Outside the Dojo, Outside the Box

I left the Ochoa Dojo under a cloud of misgivings. Looking back I find it hard to pinpoint one or two good reasons for that decision. Toward the end I was in that limbo that comes from graduating from the university and having no viable alternatives. My then wife graduated and was working full time, which afforded me some leeway which I took to finish and publish my first book of poems. On the other hand, the Dojo, after riding the crest of the martial arts craze of the 70's, was falling into hard times. The sensei, a lot like me, were also at personal and professional crossroads in their lives. We were all very young, too young, methinks. Other issues were rising to the fore in the Dojo which I had no knowledge of then but that eventually would split the former Shoreikan Dojo into two opposing Goju schools; one group aligned with Kimo Wall in Kodokan, the other aligned with Kow Loon Ong in Chi-I-Do. Those caught in the middle got lost to time, drifted off to other schools, or came back into one or the other fold when the dust settled. But in the meantime, the Ochoa Dojo became the unfortunate battleground for opposing views of all sorts, political and personal. In this disheartening scenario, I learned I was to be a father and so I had other things on my mind, not the least of them was getting a job. I had been part-timing as a house painter, but with my new job at an Ad agency all thoughts of returning got complicated, there was no Ochoa Dojo when I tried to get back two years later. Eventually, two of the sensei went to the United States to study Quiropractics, and the third, Tony Sensei began touring with a latin jazz group as a conga player (Yes, the congas). After graduating Gusi Sensei remained stateside and, I believe, ran a small dojo, not formally attached with any given school. EfraĆ­n returned and set up a private practice as quiropractor and definitely left karate forever. Tony in time went into business setting up stage and sound systems, and finally a party rentals and supply company. But I'm getting ahead of myself. Just what did I do in those years outside the Dojo in terms of karate?

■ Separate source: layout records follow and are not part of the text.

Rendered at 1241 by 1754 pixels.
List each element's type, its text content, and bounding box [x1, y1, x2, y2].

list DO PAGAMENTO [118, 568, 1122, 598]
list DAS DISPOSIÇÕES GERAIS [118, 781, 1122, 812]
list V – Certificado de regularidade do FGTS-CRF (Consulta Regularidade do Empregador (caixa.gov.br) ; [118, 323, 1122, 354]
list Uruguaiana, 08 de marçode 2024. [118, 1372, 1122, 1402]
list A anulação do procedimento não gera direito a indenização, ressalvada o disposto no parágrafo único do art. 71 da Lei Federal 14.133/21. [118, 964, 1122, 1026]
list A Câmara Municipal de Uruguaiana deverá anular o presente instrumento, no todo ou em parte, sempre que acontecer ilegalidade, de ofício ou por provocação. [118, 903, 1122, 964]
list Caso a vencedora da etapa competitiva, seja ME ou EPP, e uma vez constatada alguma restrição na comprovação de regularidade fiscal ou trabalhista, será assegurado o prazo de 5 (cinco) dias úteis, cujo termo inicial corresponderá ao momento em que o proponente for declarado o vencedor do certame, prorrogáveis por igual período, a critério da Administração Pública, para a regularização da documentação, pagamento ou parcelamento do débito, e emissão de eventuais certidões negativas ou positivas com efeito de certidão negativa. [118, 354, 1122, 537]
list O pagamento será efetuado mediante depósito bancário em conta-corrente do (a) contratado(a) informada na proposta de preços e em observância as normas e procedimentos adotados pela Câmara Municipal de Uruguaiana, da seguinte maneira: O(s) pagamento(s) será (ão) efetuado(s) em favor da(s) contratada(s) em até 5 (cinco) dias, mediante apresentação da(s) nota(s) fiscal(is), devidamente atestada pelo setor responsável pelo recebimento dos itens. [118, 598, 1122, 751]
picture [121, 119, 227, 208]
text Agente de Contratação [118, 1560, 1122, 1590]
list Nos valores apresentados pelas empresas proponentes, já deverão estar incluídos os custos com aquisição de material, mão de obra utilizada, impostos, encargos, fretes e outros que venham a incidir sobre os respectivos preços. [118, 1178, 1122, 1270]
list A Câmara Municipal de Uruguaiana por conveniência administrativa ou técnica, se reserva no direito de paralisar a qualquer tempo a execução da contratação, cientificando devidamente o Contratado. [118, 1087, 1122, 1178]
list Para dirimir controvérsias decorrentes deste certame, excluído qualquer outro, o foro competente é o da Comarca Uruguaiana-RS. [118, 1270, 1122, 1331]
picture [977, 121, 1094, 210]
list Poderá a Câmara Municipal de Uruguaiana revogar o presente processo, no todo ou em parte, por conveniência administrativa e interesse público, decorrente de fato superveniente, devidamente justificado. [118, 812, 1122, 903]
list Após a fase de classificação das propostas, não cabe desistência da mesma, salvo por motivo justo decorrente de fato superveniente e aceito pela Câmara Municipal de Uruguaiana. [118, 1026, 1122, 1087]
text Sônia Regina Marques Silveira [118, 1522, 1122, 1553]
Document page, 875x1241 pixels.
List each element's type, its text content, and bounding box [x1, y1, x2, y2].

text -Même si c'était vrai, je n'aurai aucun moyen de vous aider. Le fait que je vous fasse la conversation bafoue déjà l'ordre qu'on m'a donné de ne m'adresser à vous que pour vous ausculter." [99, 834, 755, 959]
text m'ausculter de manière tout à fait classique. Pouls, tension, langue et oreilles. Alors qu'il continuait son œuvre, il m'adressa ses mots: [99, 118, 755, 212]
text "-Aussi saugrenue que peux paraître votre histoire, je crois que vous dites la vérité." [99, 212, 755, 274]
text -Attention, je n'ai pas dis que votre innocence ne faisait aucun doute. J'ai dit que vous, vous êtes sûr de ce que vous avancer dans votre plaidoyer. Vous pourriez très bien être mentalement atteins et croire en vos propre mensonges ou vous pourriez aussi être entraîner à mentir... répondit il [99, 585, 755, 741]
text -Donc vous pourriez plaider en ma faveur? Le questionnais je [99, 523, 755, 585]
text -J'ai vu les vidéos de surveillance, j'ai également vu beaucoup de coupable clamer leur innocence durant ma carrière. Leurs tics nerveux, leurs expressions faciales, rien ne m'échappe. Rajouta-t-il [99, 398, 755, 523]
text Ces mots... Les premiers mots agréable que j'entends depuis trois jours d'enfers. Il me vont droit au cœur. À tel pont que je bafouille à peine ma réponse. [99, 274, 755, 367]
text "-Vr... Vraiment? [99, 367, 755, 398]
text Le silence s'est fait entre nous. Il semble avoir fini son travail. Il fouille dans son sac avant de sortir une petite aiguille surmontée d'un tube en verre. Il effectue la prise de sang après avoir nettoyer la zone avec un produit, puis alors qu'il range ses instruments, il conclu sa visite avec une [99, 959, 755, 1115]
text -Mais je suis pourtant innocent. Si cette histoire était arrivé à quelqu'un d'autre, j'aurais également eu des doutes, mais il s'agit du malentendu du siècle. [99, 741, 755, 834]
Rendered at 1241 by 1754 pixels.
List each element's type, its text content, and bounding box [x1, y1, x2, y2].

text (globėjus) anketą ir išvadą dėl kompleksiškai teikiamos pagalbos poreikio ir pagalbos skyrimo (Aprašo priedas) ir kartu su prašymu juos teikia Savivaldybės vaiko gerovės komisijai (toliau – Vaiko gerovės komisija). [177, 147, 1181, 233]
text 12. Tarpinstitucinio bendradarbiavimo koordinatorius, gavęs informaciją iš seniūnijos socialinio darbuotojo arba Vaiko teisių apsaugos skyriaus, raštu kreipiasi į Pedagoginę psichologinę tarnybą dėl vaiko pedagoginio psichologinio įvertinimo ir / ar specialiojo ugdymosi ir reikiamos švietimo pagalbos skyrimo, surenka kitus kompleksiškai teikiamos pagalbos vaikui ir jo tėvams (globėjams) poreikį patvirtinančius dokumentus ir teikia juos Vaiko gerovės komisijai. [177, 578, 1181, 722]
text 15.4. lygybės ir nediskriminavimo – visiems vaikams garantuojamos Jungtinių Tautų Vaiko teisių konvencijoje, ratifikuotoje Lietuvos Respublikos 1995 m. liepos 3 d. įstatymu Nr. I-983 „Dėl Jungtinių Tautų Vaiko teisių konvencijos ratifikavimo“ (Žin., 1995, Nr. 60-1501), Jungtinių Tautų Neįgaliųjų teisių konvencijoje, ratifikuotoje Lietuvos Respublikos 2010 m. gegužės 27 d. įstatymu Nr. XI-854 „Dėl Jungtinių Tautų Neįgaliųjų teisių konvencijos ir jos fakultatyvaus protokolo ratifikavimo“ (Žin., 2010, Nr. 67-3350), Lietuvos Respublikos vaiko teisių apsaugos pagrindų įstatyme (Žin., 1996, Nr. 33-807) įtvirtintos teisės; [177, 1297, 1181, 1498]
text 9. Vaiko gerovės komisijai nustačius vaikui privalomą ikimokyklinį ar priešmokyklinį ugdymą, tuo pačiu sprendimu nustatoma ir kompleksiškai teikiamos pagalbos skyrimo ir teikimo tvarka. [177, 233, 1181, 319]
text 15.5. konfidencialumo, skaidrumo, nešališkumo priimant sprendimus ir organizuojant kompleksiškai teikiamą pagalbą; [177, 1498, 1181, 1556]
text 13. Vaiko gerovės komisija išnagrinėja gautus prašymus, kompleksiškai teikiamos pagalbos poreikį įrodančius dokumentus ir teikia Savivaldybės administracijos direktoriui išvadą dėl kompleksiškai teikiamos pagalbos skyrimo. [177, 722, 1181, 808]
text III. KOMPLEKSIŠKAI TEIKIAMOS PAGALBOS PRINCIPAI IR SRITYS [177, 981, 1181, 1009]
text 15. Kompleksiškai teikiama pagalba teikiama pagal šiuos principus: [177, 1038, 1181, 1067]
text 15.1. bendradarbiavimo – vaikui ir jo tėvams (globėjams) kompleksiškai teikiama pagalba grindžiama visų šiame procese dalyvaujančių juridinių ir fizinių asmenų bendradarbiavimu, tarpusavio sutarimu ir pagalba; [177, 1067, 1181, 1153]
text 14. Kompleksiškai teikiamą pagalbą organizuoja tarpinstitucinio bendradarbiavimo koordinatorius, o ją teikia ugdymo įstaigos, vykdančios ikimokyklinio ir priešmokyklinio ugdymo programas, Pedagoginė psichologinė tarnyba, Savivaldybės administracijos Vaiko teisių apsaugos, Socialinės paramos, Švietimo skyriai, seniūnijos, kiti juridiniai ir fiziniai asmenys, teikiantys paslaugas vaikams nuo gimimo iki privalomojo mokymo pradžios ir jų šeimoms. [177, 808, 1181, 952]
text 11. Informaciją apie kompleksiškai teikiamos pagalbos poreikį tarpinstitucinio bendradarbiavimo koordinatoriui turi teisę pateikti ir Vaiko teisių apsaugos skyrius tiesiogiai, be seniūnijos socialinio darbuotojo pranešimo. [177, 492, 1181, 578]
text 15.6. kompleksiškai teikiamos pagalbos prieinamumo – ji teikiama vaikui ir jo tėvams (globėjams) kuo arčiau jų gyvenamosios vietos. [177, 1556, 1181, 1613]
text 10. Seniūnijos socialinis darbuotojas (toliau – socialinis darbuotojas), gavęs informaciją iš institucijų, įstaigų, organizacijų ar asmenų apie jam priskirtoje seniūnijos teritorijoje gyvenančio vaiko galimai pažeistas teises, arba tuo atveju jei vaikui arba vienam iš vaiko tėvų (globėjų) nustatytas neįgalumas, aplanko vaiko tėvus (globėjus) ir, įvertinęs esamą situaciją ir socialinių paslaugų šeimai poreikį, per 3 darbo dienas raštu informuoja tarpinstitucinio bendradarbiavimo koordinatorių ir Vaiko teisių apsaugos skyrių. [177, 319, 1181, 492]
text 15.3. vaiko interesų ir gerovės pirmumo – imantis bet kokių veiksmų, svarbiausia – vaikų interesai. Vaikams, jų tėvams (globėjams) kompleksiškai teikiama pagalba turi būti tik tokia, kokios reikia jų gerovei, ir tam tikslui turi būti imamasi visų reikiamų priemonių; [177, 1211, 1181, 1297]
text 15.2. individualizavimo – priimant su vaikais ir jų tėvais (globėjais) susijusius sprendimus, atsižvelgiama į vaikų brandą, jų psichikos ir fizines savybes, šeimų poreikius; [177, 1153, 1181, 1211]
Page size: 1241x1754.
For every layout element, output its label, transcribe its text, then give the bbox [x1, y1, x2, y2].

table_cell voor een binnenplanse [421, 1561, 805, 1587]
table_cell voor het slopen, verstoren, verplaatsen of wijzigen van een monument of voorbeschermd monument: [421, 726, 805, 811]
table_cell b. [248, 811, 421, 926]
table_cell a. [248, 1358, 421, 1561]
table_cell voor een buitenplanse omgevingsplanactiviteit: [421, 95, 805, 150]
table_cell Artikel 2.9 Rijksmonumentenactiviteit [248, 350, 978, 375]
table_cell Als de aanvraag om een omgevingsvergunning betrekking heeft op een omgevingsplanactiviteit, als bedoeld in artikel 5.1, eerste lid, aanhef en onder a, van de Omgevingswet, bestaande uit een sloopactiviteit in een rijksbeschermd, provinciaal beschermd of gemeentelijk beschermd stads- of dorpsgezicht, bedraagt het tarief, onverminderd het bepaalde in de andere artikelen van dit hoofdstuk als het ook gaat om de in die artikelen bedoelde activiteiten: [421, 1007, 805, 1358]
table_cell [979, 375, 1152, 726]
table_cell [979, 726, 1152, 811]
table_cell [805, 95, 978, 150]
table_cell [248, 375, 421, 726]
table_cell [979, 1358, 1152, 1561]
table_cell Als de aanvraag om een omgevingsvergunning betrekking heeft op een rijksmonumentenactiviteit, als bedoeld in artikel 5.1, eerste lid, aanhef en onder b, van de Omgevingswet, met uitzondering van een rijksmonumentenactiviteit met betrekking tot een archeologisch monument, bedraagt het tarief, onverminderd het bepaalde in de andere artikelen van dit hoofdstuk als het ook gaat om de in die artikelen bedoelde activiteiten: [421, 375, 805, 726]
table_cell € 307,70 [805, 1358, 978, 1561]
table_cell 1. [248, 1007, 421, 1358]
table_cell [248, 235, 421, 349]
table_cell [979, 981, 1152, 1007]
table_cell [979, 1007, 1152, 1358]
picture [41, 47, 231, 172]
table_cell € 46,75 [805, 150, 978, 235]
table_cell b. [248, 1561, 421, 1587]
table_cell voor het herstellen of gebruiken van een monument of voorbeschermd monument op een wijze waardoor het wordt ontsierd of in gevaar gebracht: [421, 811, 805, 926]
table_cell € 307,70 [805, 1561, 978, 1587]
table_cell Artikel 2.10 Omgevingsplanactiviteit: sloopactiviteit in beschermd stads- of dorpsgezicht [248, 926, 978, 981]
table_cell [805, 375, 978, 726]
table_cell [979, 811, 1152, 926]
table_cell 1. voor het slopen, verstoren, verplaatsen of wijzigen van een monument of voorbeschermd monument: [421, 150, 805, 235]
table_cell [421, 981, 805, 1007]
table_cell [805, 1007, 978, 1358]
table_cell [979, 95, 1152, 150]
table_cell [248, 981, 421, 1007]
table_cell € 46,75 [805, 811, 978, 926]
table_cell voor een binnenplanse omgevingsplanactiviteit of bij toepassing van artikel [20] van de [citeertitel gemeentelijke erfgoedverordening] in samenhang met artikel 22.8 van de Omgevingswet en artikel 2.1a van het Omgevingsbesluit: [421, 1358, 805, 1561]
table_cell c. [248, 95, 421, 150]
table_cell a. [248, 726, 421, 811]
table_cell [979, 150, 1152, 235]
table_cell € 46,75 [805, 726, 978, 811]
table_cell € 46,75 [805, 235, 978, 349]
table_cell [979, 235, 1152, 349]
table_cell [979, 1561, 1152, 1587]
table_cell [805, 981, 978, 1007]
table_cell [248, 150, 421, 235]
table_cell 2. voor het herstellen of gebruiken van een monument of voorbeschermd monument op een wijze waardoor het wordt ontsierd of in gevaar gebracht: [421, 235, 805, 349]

At first it was a relief to be away from those grueling two-hours, three to four times a week. I'd been at it for 4 years. I was a green belt, brown point, and knew all of one classic kata, Saifa. The only good point in my favor , karate wise, was that you could punch and kick me bonkers and I would survive. The training was that hard. But little else. The truth is, I missed the dojo and tried to keep up my individual practice drills, but it was hard, techniques started slipping from my memmory, kumites with invisible opponents were at best a form of kata. Seen from the present I see that although I had years in Goju much of what I learned was fading like a summer suntan in winter. When I relented and tried to get back there was no dojo, it had morphed into other locales that proved too far away to reach if not by car which I've never had. But truth be told again, I didn't try hard enough. I had always been outside the dojo inner circle and had no personal contacts with those chosen few. I took to practicing with whoever let me, my style or otherwise, and took the tour of the local dojos and it was out of this bleak sojourn that I learned a few truths about my Goju versus other styles. It was a haphazard path I chose taking my clumsy green belt Goju out to the street. I had to step out of my school and style to really appreciate what little I had learned. It was another humbling experience that would eventually prepare me to return to the fold, this time with Kimo Wall.